## TASK DIRECTIONS
Extract every line of the records below and reproduce each one verbatim, changing nothing.

## MATERIAL FOR THIS TASK
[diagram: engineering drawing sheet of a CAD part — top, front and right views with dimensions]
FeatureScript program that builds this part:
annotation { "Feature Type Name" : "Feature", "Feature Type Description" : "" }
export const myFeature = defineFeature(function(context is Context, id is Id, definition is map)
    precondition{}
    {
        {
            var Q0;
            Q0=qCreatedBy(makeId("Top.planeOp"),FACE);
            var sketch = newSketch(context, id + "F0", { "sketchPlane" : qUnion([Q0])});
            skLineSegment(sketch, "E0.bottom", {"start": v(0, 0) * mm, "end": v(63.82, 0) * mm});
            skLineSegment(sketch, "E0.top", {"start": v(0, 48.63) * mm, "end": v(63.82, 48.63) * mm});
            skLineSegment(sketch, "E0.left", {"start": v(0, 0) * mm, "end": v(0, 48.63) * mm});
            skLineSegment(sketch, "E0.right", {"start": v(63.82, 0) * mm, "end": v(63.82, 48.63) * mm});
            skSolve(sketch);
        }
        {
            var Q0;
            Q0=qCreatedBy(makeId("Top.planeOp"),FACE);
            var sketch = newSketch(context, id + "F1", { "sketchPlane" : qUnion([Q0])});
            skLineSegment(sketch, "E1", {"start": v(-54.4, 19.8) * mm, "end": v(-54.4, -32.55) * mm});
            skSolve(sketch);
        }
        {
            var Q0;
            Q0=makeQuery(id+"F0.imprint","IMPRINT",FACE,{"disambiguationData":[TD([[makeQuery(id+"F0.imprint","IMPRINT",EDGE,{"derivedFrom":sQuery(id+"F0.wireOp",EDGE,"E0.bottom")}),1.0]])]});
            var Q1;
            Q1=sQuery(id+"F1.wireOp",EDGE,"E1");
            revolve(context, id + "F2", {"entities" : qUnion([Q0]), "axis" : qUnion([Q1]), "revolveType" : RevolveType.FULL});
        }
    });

## RESULT BELOW
[diagram: engineering drawing sheet of a CAD part — top, front and right views with dimensions]
FeatureScript program that builds this part:
annotation { "Feature Type Name" : "Feature", "Feature Type Description" : "" }
export const myFeature = defineFeature(function(context is Context, id is Id, definition is map)
    precondition{}
    {
        {
            var Q0;
            Q0=qCreatedBy(makeId("Top.planeOp"),FACE);
            var sketch = newSketch(context, id + "F0", { "sketchPlane" : qUnion([Q0])});
            skLineSegment(sketch, "E0.bottom", {"start": v(0, 0) * mm, "end": v(63.82, 0) * mm});
            skLineSegment(sketch, "E0.top", {"start": v(0, 48.63) * mm, "end": v(63.82, 48.63) * mm});
            skLineSegment(sketch, "E0.left", {"start": v(0, 0) * mm, "end": v(0, 48.63) * mm});
            skLineSegment(sketch, "E0.right", {"start": v(63.82, 0) * mm, "end": v(63.82, 48.63) * mm});
            skSolve(sketch);
        }
        {
            var Q0;
            Q0=qCreatedBy(makeId("Top.planeOp"),FACE);
            var sketch = newSketch(context, id + "F1", { "sketchPlane" : qUnion([Q0])});
            skLineSegment(sketch, "E1", {"start": v(-54.4, 19.8) * mm, "end": v(-54.4, -32.55) * mm});
            skSolve(sketch);
        }
        {
            var Q0;
            Q0=makeQuery(id+"F0.imprint","IMPRINT",FACE,{"disambiguationData":[TD([[makeQuery(id+"F0.imprint","IMPRINT",EDGE,{"derivedFrom":sQuery(id+"F0.wireOp",EDGE,"E0.bottom")}),1.0]])]});
            var Q1;
            Q1=sQuery(id+"F1.wireOp",EDGE,"E1");
            revolve(context, id + "F2", {"entities" : qUnion([Q0]), "axis" : qUnion([Q1]), "revolveType" : RevolveType.FULL});
        }
    });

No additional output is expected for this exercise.